Stanford researchers have found child pornography images in material used to train popular AI image generators, with the illegal images been identified since April.
The Stanford Internet Observatory discovered over 1,000 fake child sexual abuse images in an open dataset, named LAION-5B, related to the training of London-based Stable Diffusion AI (artificial intelligence) image-maker. Stable Diffusion belongs to Stability AI, an artificial intelligence nonprofit that offers a text-to-image AI generator and is using LAION-5B to train its AI.
The child pornography images were created through the database’s sampling from social media websites, combining these with images from pornographic websites.
The researchers reported their findings to related nonprofits in the United States and Canada. They did not view abusive content directly and the research was primarily done with Microsoft’s PhotoDNA, a tool that matches hashed images with images from the nonprofits’ datasets to detect abusive content.
PhotoDNA was developed by Microsoft for the purpose of identifying child abuse photos.
The researchers recommended that future datasets use a detection tool such as PhotoDNA to filter out abusive images, but it is difficult to clean open datasets if there is no central authority that hosts the data.
On the eve of the release of the Stanford Internet Observatory’s report, LAION told The Associated Press it was temporarily removing its datasets.
LAION, which stands for the nonprofit Large-scale Artificial Intelligence Open Network, said in a statement that it “has a zero tolerance policy for illegal content and in an abundance of caution, we have taken down the LAION datasets to ensure they are safe before republishing them.”
While the images account for just a fraction of LAION’s index of some 5.8 billion images, the Stanford group says it is likely influencing the ability of AI tools to generate harmful outputs and reinforcing the prior abuse of real victims who appear multiple times.
This is because only a handful of abusive images are needed for an AI tool to be able to produce thousands more deepfakes, endangering young people and children across the globe.
‘Rushed to Market’
Many generative AI projects were “effectively rushed to market” and made widely accessible, said Stanford Internet Observatory’s chief technologist David Thiel, who authored the report.
“Taking an entire internet-wide scrape and making that dataset to train models is something that should have been confined to a research operation, if anything, and is not something that should have been open-sourced without a lot more rigorous attention,” Mr. Thiel said in an interview.
Millions of such fake explicit images have already been produced and circulated on the internet, according to victim reports, with authorities having identified only 19,000 victims.
A prominent LAION user who helped shape the dataset’s development is London-based startup Stability AI, maker of the Stable Diffusion text-to-image models. New versions of Stable Diffusion have made it much harder to create harmful content, but an older version introduced last year—which Stability AI says it didn’t release—is still baked into other applications and tools and remains “the most popular model for generating explicit imagery,” according to the Stanford report.
“We can’t take that back. That model is in the hands of many people on their local machines,” said Lloyd Richardson, director of information technology at the Canadian Centre for Child Protection, which runs Canada’s hotline for reporting online sexual exploitation.
Stability AI said it only hosts filtered versions of Stable Diffusion and that “since taking over the exclusive development of Stable Diffusion, Stability AI has taken proactive steps to mitigate the risk of misuse.”
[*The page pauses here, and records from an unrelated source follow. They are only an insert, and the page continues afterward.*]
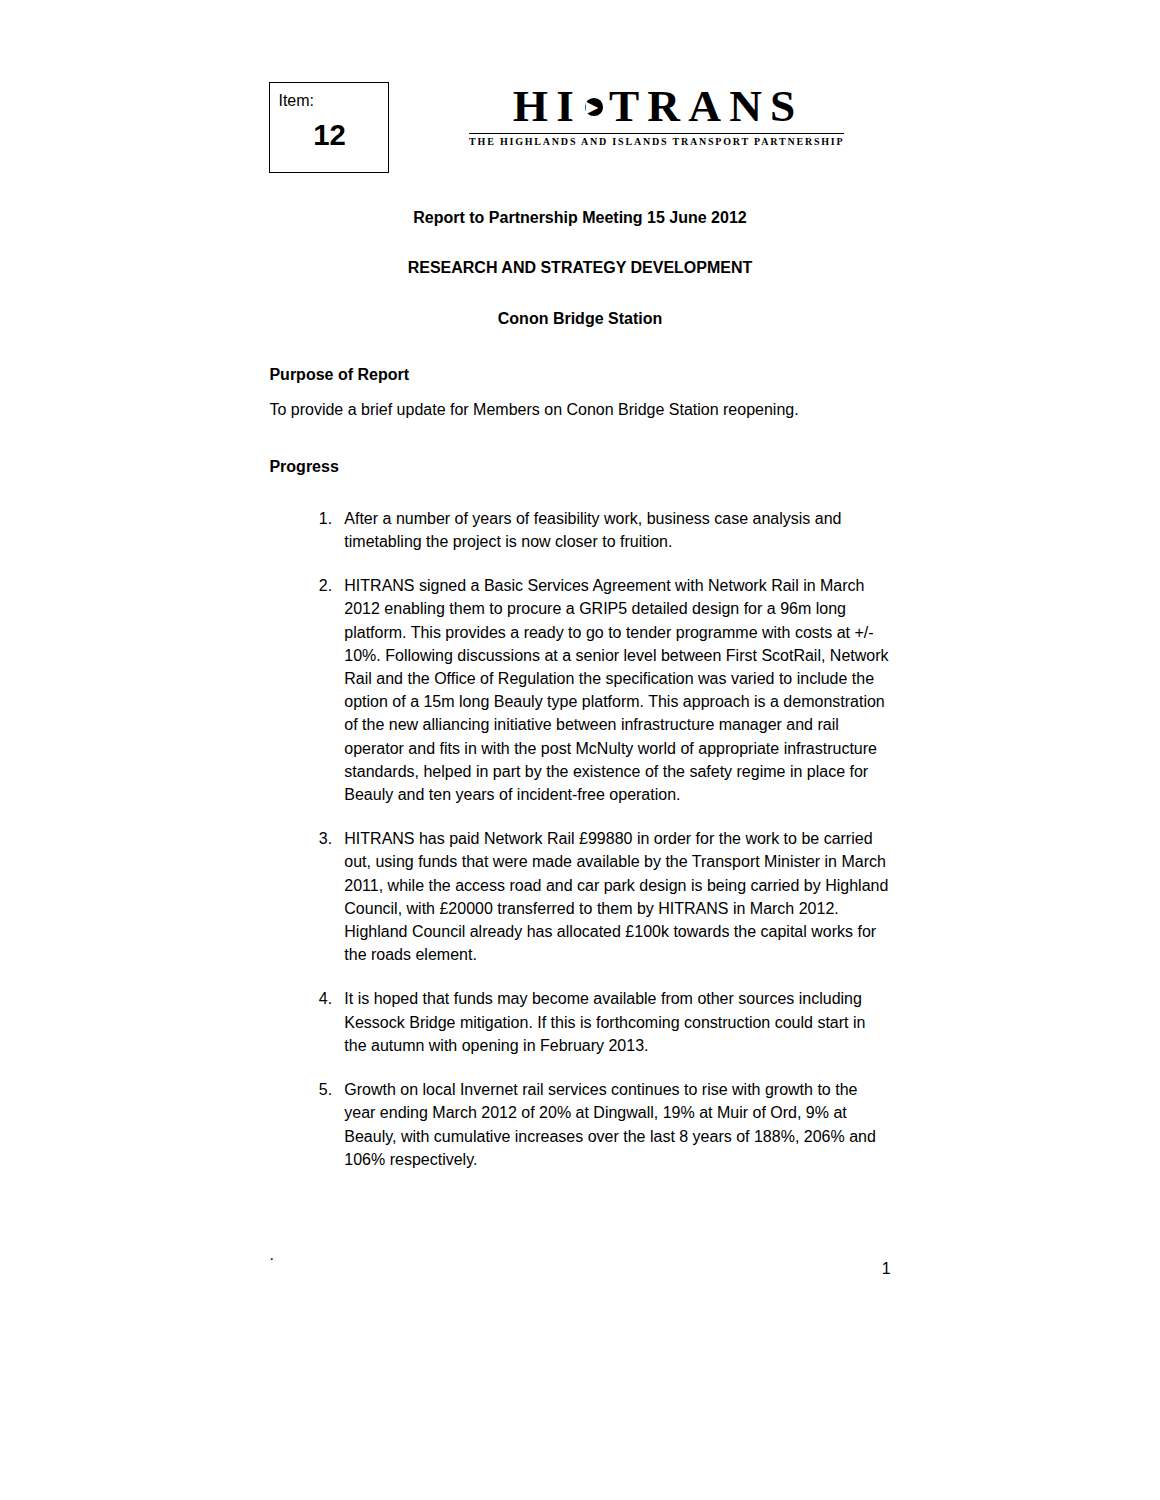Item:
12
HI TRANS
THE HIGHLANDS AND ISLANDS TRANSPORT PARTNERSHIP
Report to Partnership Meeting 15 June 2012
RESEARCH AND STRATEGY DEVELOPMENT
Conon Bridge Station
Purpose of Report
To provide a brief update for Members on Conon Bridge Station reopening.
Progress
After a number of years of feasibility work, business case analysis and timetabling the project is now closer to fruition.
HITRANS signed a Basic Services Agreement with Network Rail in March 2012 enabling them to procure a GRIP5 detailed design for a 96m long platform. This provides a ready to go to tender programme with costs at +/- 10%. Following discussions at a senior level between First ScotRail, Network Rail and the Office of Regulation the specification was varied to include the option of a 15m long Beauly type platform. This approach is a demonstration of the new alliancing initiative between infrastructure manager and rail operator and fits in with the post McNulty world of appropriate infrastructure standards, helped in part by the existence of the safety regime in place for Beauly and ten years of incident-free operation.
HITRANS has paid Network Rail £99880 in order for the work to be carried out, using funds that were made available by the Transport Minister in March 2011, while the access road and car park design is being carried by Highland Council, with £20000 transferred to them by HITRANS in March 2012. Highland Council already has allocated £100k towards the capital works for the roads element.
It is hoped that funds may become available from other sources including Kessock Bridge mitigation. If this is forthcoming construction could start in the autumn with opening in February 2013.
Growth on local Invernet rail services continues to rise with growth to the year ending March 2012 of 20% at Dingwall, 19% at Muir of Ord, 9% at Beauly, with cumulative increases over the last 8 years of 188%, 206% and 106% respectively.
.
1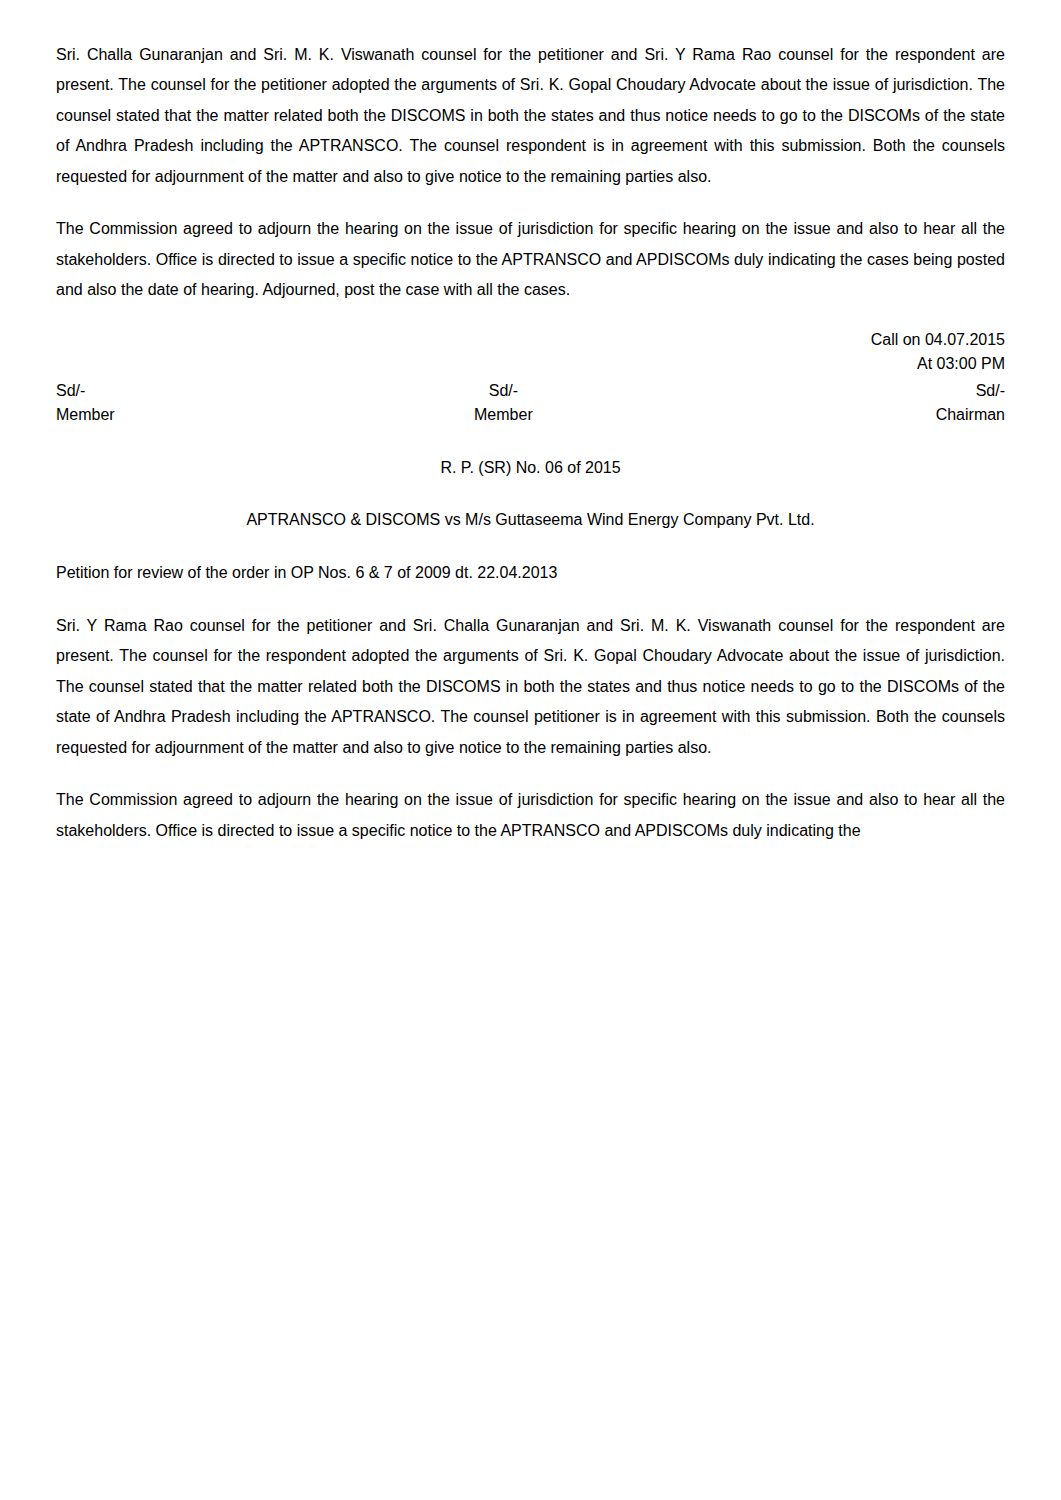Sri. Challa Gunaranjan and Sri. M. K. Viswanath counsel for the petitioner and Sri. Y Rama Rao counsel for the respondent are present. The counsel for the petitioner adopted the arguments of Sri. K. Gopal Choudary Advocate about the issue of jurisdiction. The counsel stated that the matter related both the DISCOMS in both the states and thus notice needs to go to the DISCOMs of the state of Andhra Pradesh including the APTRANSCO. The counsel respondent is in agreement with this submission. Both the counsels requested for adjournment of the matter and also to give notice to the remaining parties also.
The Commission agreed to adjourn the hearing on the issue of jurisdiction for specific hearing on the issue and also to hear all the stakeholders. Office is directed to issue a specific notice to the APTRANSCO and APDISCOMs duly indicating the cases being posted and also the date of hearing. Adjourned, post the case with all the cases.
Call on 04.07.2015
At 03:00 PM
| Sd/- | Sd/- | Sd/- |
| Member | Member | Chairman |
R. P. (SR) No. 06 of 2015
APTRANSCO & DISCOMS vs M/s Guttaseema Wind Energy Company Pvt. Ltd.
Petition for review of the order in OP Nos. 6 & 7 of 2009 dt. 22.04.2013
Sri. Y Rama Rao counsel for the petitioner and Sri. Challa Gunaranjan and Sri. M. K. Viswanath counsel for the respondent are present. The counsel for the respondent adopted the arguments of Sri. K. Gopal Choudary Advocate about the issue of jurisdiction. The counsel stated that the matter related both the DISCOMS in both the states and thus notice needs to go to the DISCOMs of the state of Andhra Pradesh including the APTRANSCO. The counsel petitioner is in agreement with this submission. Both the counsels requested for adjournment of the matter and also to give notice to the remaining parties also.
The Commission agreed to adjourn the hearing on the issue of jurisdiction for specific hearing on the issue and also to hear all the stakeholders. Office is directed to issue a specific notice to the APTRANSCO and APDISCOMs duly indicating the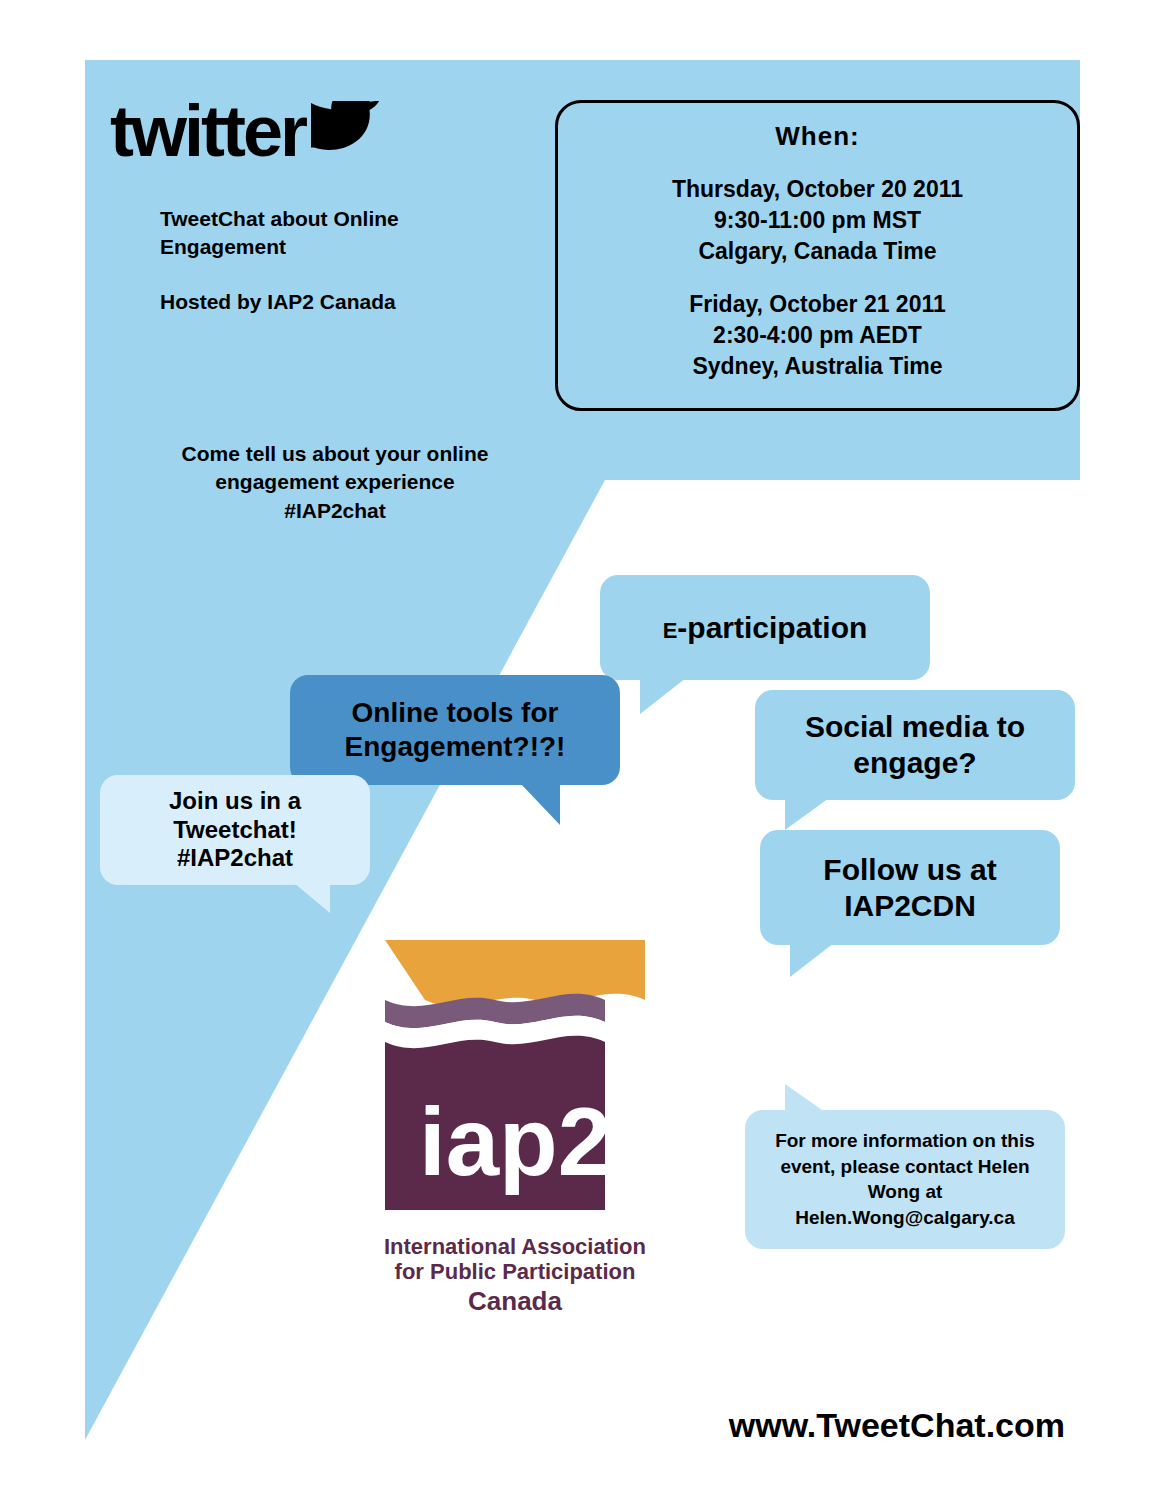twitter
TweetChat about Online Engagement
Hosted by IAP2 Canada
Come tell us about your online engagement experience
#IAP2chat
When:
Thursday, October 20 2011
9:30-11:00 pm MST
Calgary, Canada Time
Friday, October 21 2011
2:30-4:00 pm AEDT
Sydney, Australia Time
E-participation
Social media to engage?
Online tools for Engagement?!?!
Join us in a Tweetchat!
#IAP2chat
Follow us at IAP2CDN
For more information on this event, please contact Helen Wong at Helen.Wong@calgary.ca
iap2
International Association
for Public Participation Canada
www.TweetChat.com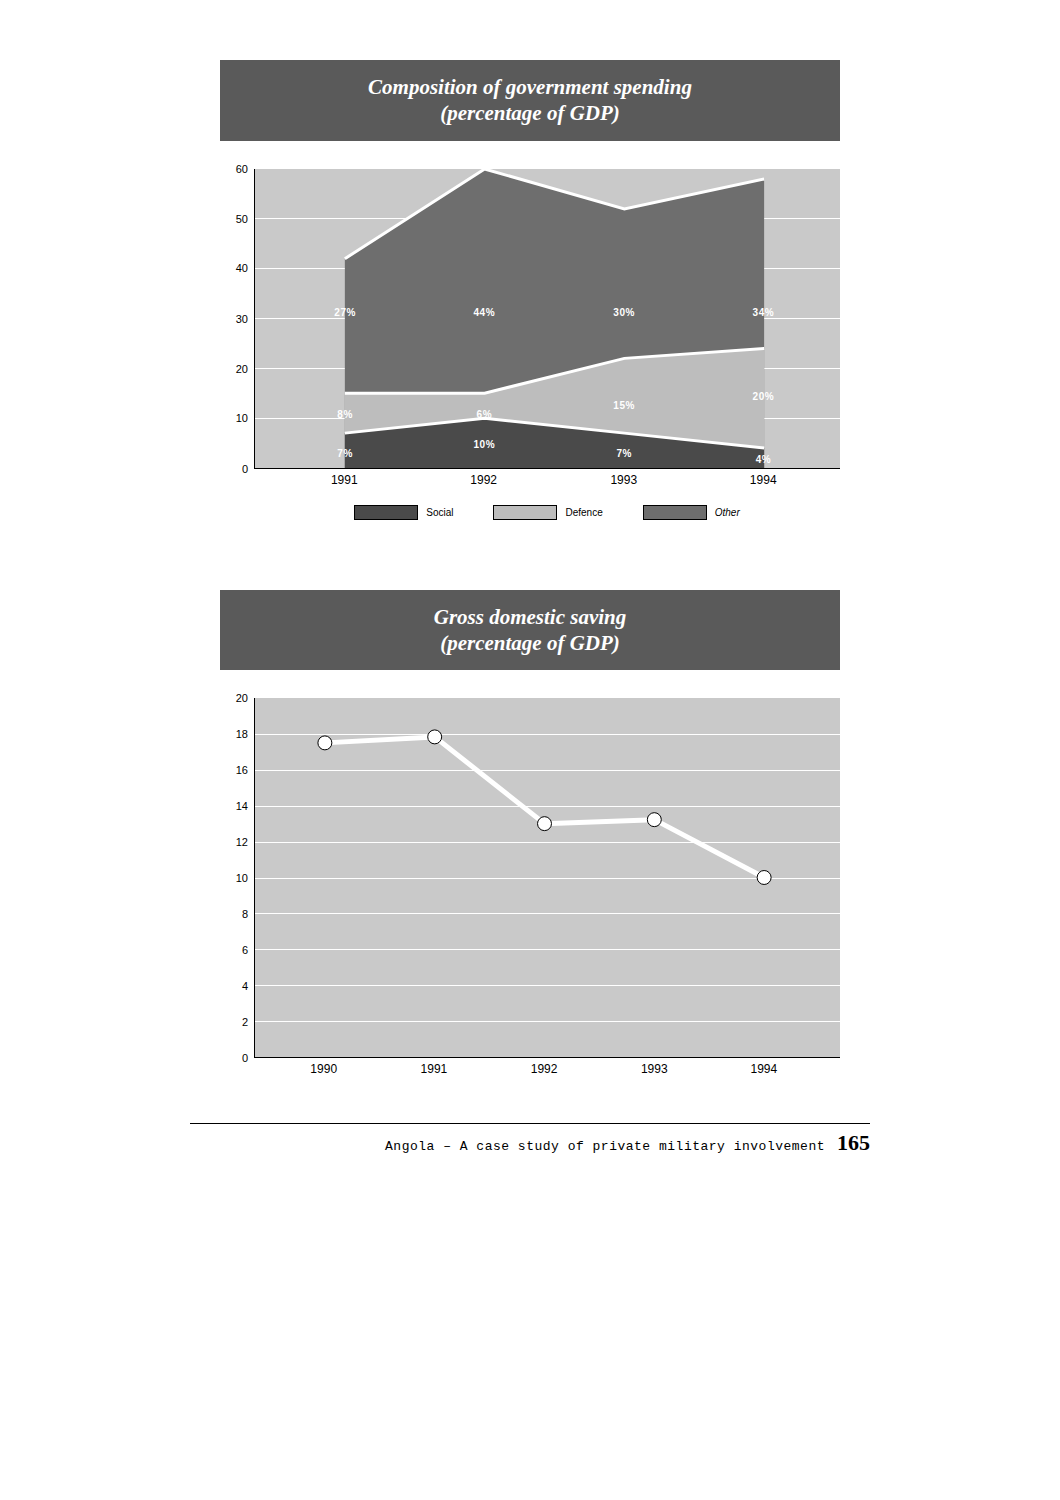Composition of government spending
(percentage of GDP)
60 50 40 30 20 10 0
27% 44% 30% 34% 8% 6% 15% 20% 7% 10% 7% 4%
1991 1992 1993 1994
Social
Defence
Other
Gross domestic saving
(percentage of GDP)
20 18 16 14 12 10 8 6 4 2 0
1990 1991 1992 1993 1994
Angola – A case study of private military involvement 165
“Those filters remove unsafe content from reaching the models,” the company said in a prepared statement. “By removing that content before it ever reaches the model, we can help to prevent the model from generating unsafe content.”
LAION was the brainchild of a German researcher and teacher, Christoph Schuhmann, who told the AP earlier this year that part of the reason to make such a huge visual database publicly accessible was to ensure that the future of AI development isn’t controlled by a handful of powerful companies.
“It will be much safer and much more fair if we can democratize it so that the whole research community and the whole general public can benefit from it,” he said.
AI Legislation Worldwide
The U.S. will launch an AI safety institute to evaluate known and emerging risks of so-called “frontier” AI models, Secretary of Commerce Gina Raimondo said in November during the AI Safety Summit in Britain.
President Joe Biden issued an executive order on Oct. 30 to require developers of AI systems that pose risks to U.S. national security, the economy, public health or safety to share the results of safety tests with the government.
The U.S. Federal Trade Commission opened an investigation into OpenAI in July on claims that it has run afoul of consumer protection laws.
Australia will make search engines use new algorithms to prevent the sharing of child sexual abuse material created by AI and the production of deepfake versions of the same material.
In Britain, leading AI developers agreed in November, at the first global AI Safety Summit in Britain, to work with governments to test new frontier models before they are released to help manage the risks of AI.
More than 25 countries present at the summit, including the United States and India, as well as the European Union, signed a “Bletchley Declaration” to work together and establish a common approach to oversight.
Britain’s data watchdog said in October it had issued Snap Inc’s Snapchat with a preliminary enforcement notice over a possible failure to properly assess the privacy risks of its generative AI chatbot to users, particularly children.
The Associated Press and Reuters contributed to this report.